** Opening Source data block **

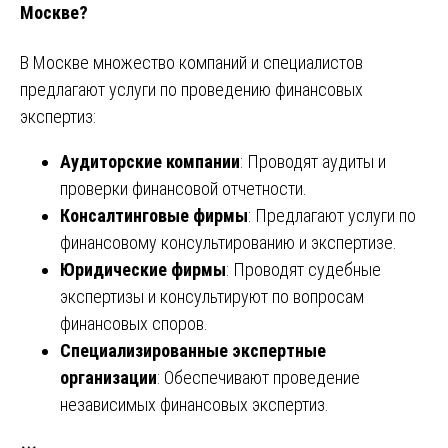
Москве?
В Москве множество компаний и специалистов
предлагают услуги по проведению финансовых
экспертиз:
Аудиторские компании
: Проводят аудиты и
проверки финансовой отчетности.
Консалтинговые фирмы
: Предлагают услуги по
финансовому консультированию и экспертизе.
Юридические фирмы
: Проводят судебные
экспертизы и консультируют по вопросам
финансовых споров.
Специализированные экспертные
организации
: Обеспечивают проведение
независимых финансовых экспертиз.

** Closing Source data block **

» Exercise
Print the text of the entries above line by line without changing a word, and leave the pictures out.

» Exercise solution
Москве?
В Москве множество компаний и специалистов
предлагают услуги по проведению финансовых
экспертиз:
Аудиторские компании
: Проводят аудиты и
проверки финансовой отчетности.
Консалтинговые фирмы
: Предлагают услуги по
финансовому консультированию и экспертизе.
Юридические фирмы
: Проводят судебные
экспертизы и консультируют по вопросам
финансовых споров.
Специализированные экспертные
организации
: Обеспечивают проведение
независимых финансовых экспертиз.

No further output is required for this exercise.